((

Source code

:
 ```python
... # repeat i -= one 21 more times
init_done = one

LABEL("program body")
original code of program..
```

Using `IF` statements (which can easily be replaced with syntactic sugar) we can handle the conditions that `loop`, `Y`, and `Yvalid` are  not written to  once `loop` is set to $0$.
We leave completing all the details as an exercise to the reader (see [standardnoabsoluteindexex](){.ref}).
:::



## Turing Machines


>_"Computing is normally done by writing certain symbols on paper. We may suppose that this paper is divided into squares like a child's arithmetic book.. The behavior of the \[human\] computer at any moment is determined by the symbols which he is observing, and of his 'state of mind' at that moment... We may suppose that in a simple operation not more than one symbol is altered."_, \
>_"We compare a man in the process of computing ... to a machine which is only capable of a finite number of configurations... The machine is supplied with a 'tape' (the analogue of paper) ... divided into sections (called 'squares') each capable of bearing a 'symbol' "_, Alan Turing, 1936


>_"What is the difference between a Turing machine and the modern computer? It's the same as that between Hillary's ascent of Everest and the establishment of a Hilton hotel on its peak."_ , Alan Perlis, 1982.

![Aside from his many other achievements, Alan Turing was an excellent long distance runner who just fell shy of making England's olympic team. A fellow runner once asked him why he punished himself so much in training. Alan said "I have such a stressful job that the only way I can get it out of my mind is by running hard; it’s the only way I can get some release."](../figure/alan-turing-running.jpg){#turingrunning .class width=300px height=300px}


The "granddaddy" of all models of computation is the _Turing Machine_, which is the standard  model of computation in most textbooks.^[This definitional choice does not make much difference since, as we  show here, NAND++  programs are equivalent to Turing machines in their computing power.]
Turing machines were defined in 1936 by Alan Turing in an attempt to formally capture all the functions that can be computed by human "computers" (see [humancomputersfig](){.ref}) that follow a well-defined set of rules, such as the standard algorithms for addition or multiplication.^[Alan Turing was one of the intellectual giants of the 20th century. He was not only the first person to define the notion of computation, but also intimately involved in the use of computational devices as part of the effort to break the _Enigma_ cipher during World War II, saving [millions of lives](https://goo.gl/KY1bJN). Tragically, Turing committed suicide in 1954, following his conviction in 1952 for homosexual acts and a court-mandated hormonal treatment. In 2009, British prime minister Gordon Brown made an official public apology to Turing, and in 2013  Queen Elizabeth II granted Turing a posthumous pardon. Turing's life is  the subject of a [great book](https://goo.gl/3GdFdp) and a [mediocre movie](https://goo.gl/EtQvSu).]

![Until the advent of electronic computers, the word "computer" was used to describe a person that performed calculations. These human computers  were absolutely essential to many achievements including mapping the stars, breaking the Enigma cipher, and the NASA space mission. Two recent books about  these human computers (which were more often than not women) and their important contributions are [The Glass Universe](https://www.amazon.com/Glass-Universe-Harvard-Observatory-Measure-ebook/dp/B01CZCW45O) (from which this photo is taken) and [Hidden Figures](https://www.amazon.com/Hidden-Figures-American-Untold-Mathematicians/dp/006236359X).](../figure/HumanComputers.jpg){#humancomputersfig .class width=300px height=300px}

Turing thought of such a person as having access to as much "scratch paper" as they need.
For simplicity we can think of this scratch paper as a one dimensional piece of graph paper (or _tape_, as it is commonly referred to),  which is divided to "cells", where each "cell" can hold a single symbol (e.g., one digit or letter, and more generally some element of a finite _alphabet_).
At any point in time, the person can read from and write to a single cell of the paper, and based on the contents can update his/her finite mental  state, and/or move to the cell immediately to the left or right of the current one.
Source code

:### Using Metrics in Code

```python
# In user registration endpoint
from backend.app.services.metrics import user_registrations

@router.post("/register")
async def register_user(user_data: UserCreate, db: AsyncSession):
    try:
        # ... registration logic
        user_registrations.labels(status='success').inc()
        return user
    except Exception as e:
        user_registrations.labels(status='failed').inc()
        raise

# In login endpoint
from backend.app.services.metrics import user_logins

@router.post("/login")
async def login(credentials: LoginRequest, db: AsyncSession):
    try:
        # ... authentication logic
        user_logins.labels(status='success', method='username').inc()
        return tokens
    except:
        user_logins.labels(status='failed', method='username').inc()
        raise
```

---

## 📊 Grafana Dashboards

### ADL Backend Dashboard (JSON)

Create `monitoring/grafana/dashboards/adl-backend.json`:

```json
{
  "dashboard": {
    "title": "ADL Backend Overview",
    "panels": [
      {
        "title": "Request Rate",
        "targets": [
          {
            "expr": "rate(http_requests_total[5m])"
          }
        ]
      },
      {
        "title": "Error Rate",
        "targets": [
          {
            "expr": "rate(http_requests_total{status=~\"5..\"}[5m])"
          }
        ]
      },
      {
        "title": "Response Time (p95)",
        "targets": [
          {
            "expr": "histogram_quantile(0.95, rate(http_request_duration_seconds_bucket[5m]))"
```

))

*WHAT TO DO*. Copy all lines above containing the string "endpoint".

*ANSWER SPACE*.
# In user registration endpoint
# In login endpoint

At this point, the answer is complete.